Wie ist das UDI-System aufgebaut?

Die UDI-Codierung besteht aus einer eindeutig zugeordneten, alphanummerischen Zeichenfolge. Es wird dabei in drei UDI-Codes unterschieden:


a) Basis UDI-DI:

Registrierungsnummer für eine Gruppe von Produkten mit gleicher Zweckbestimmung, gleicher Risikoklasse und vergleichbaren Konstruktions- und Fertigungsmerkmalen. Sie kann als Kennung eines Produktmodells aufgefasst werden. Die Basis UDI-DI erscheint nicht auf dem Etikett oder der Verpackung eines Produkts, sondern findet Verwendung in der Technischen Dokumentation, der Hersteller-Konformitätserklärung, der Registrierung des Medizinproduktes in der Datenbank EUDAMED und anderen Dokumenten.


b) UDI-DI:

Eindeutigen Kennzeichnung eines jeweiligen Medizinprodukts. Eine Basis UDI-ID kann mehrere UDI-ID enthalten.


c) UDI-PI:

Informationen zur Herstellung eines jeweiligen Medizinprodukts (z.B. Chargen- und Seriennummern oder Herstellungs- und Verfallsdaten).

Wie soll das UDI-System umgesetzt werden?

Die Umsetzung des UDI-Systems kann wie folgt realisiert werden:

  • Schritt 1: Der Hersteller gruppiert seine Medizinprodukte nach Zweckbestimmung, grundlegenden Konstruktions- und Fertigungsmerkmalen und nach Risikoklassen.

  • Schritt 2: Diese Informationen sind Grundlage für die Zuteilung der UDI-Codes durch eine Zuteilungsstelle. Die Zuteilungsstellen sind aktuell GS1, IFA, HIBCC und ICCBBAs.

  • Schritt 3: Der UDI-PI wird durch den Hersteller selbst vergeben.

  • Schritt 4. Der Hersteller kennzeichnet das Medizinprodukt mit dem entsprechenden UDI-Code in menschen- und maschinenlesbarer Form. Größe, Form und Inhalt der Kennzeichnung bzw. Etikettierung sind vorgeschrieben.

  • Schritt 5: Meldung des Herstellers an die UDI-Datenbank, die Bestandteil der sich im Aufbau befindlichen EUDAMED-Datenbank werden soll.
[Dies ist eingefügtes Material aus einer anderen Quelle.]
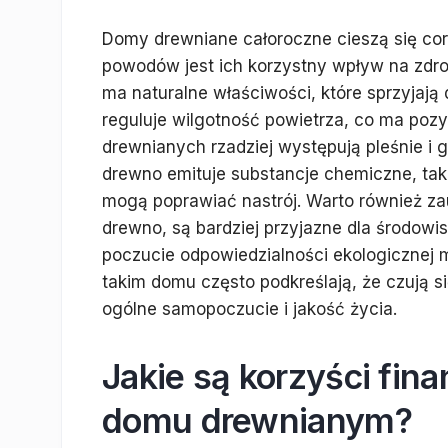
Domy drewniane całoroczne cieszą się cor
powodów jest ich korzystny wpływ na zdr
ma naturalne właściwości, które sprzyja
reguluje wilgotność powietrza, co ma p
drewnianych rzadziej występują pleśnie i gr
drewno emituje substancje chemiczne, takie
mogą poprawiać nastrój. Warto również zau
drewno, są bardziej przyjazne dla środowi
poczucie odpowiedzialności ekologicznej 
takim domu często podkreślają, że czują si
ogólne samopoczucie i jakość życia.
Jakie są korzyści fin
domu drewnianym?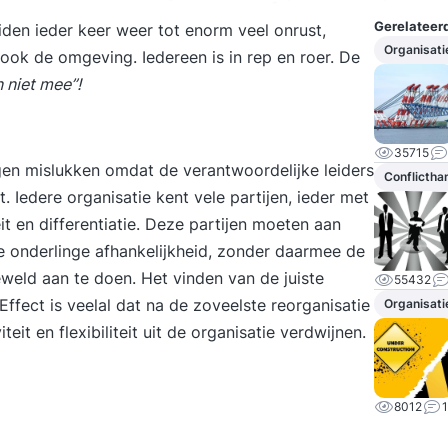
Gerelateerd
den ieder keer weer tot enorm veel onrust,
Organisati
sook de omgeving. Iedereen is in rep en roer. De
 niet mee”!
35715
ngen mislukken omdat de verantwoordelijke leiders
Conflictha
. Iedere organisatie kent vele partijen, ieder met
it en differentiatie. Deze partijen moeten aan
 onderlinge afhankelijkheid, zonder daarmee de
weld aan te doen. Het vinden van de juiste
55432
 Effect is veelal dat na de zoveelste reorganisatie
Organisati
iteit
en flexibiliteit uit de organisatie verdwijnen.
8012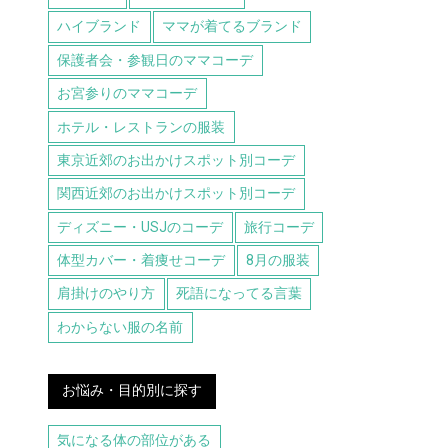
ハイブランド
ママが着てるブランド
保護者会・参観日のママコーデ
お宮参りのママコーデ
ホテル・レストランの服装
東京近郊のお出かけスポット別コーデ
関西近郊のお出かけスポット別コーデ
ディズニー・USJのコーデ
旅行コーデ
体型カバー・着痩せコーデ
8月の服装
肩掛けのやり方
死語になってる言葉
わからない服の名前
お悩み・目的別に探す
気になる体の部位がある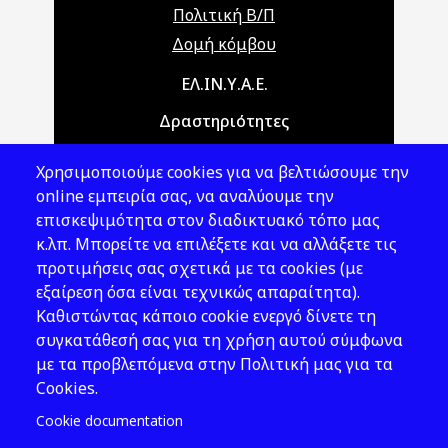
Πολιτική Β/Π
Δομή κόμβου
Main navigation
ΕΛ.ΙΝ.Υ.Α.Ε.
Δραστηριότητες
Θέματα ΥΑΕ
Χρησιμοποιούμε cookies για να βελτιώσουμε την
Νομοθεσία
online εμπειρία σας, να αναλύουμε την
επισκεψιμότητα στον διαδικτυακό τόπο μας
Εκδόσεις
κ.λπ. Μπορείτε να επιλέξετε και να αλλάξετε τις
προτιμήσεις σας σχετικά με τα cookies (με
Νέα - Εκδηλώσεις
εξαίρεση όσα είναι τεχνικώς απαραίτητα).
Ακολουθήστε μας
Καθιστώντας κάποιο cookie ενεργό δίνετε τη
συγκατάθεσή σας για τη χρήση αυτού σύμφωνα
με τα προβλεπόμενα στην Πολιτική μας για τα
Cookies.
Cookie documentation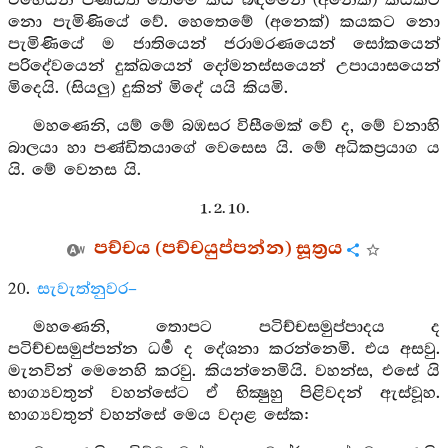
එහෙයින් පණ්ඩිත තෙමේ කය බිඳීමෙන් (අනෙක්) කයකට
නො පැමිණියේ වේ. හෙතෙමේ (අනෙක්) කයකට නො
පැමිණියේ ම ජාතියෙන් ජරාමරණයෙන් සෝකයෙන්
පරිදේවයෙන් දුක්ඛයෙන් දෝමනස්සයෙන් උපායාසයෙන්
මිදෙයි. (සියලු) දුකින් මිදේ යයි කියමි.
මහණෙනි, යම් මේ බඹසර විසීමෙක් වේ ද, මේ වනාහි
බාලයා හා පණ්ඩිතයාගේ වෙසෙස යි. මේ අධිකප්‍රයාග ය
යි. මේ වෙනස යි.
1. 2. 10.
පච්චය (පච්චයුප්පන්න) සූත්‍රය
20.
සැවැත්නුවර–
මහණෙනි, තොපට පටිච්චසමුප්පාදය ද
පටිච්චසමුප්පන්න ධර්‍ම ද දේශනා කරන්නෙමි. එය අසවු.
මැනවින් මෙනෙහි කරවු. කියන්නෙමියි. වහන්ස, එසේ යි
භාග්‍යවතුන් වහන්සේට ඒ භික්‍ෂුහු පිළිවදන් ඇස්වූහ.
භාග්‍යවතුන් වහන්සේ මෙය වදාළ සේක: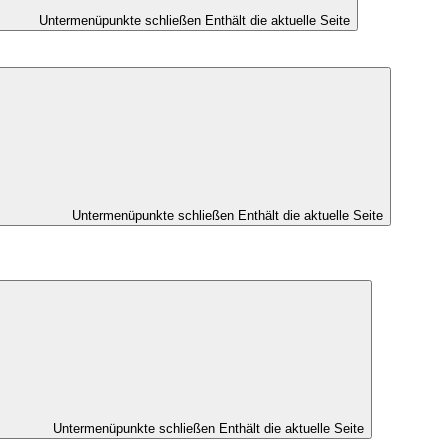
Untermenüpunkte schließen
Enthält die aktuelle Seite
Untermenüpunkte schließen
Enthält die aktuelle Seite
Untermenüpunkte schließen
Enthält die aktuelle Seite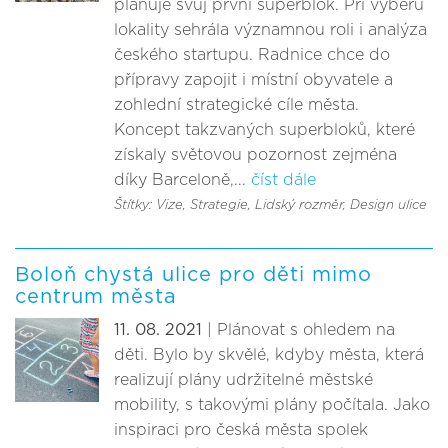
plánuje svůj první superblok. Při výběru
lokality sehrála významnou roli i analýza
českého startupu. Radnice chce do
přípravy zapojit i místní obyvatele a
zohlední strategické cíle města.
Koncept takzvaných superbloků, které
získaly světovou pozornost zejména
díky Barceloně,...
číst dále
Štítky: Vize
, Strategie
, Lidský rozměr
, Design ulice
Boloň chystá ulice pro děti mimo
centrum města
11. 08. 2021
| Plánovat s ohledem na
děti. Bylo by skvělé, kdyby města, která
realizují plány udržitelné městské
mobility, s takovými plány počítala. Jako
inspiraci pro česká města spolek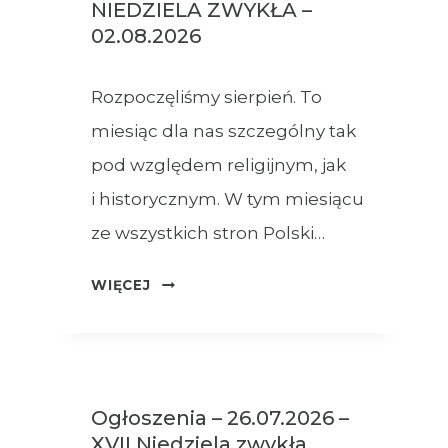
NIEDZIELA ZWYKŁA –
02.08.2026
Rozpoczęliśmy sierpień. To
miesiąc dla nas szczególny tak
pod względem religijnym, jak
i historycznym. W tym miesiącu
ze wszystkich stron Polski…
OGŁOSZENIA
WIĘCEJ
–
XVIII
NIEDZIELA
ZWYKŁA
Ogłoszenia – 26.07.2026 –
–
XVII Niedziela zwykła
02.08.2026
Hinweis: Eine Produktänderung, eine Änderung der Zweckbestimmung oder der konstruktiven und/oder fertigungstechnischen Auslegung kann eine Änderung des UDI-Codes erforderlich machen. Konkrete Informationen, wann dies der Fall ist, erfahren Sie hier. Welche Fristen sind einzuhalten?

Die Einführung des UDI-Systems wird spätestens mit dem dem Inkrafttreten der neuen MDR am 25. Mai 2020 verpflichtend. Für das Anbringen der Kennzeichnung am Produkt gelten folgende Fristen:

  • Klasse III und implantierbare Produkte: 26. Mai 2021,

  • Klasse IIa und IIb Produkte: 26. Mai 2023,

  • Klasse I Produkte: 26. Mai 2025,

  • wiederverwendbare Medizinprodukte, bei denen der UDI-Träger direkt auf das Produkt aufgebracht werden muss: jeweils 2 Jahre später, d.h. 26. Mai 2023, 2025 oder 2027.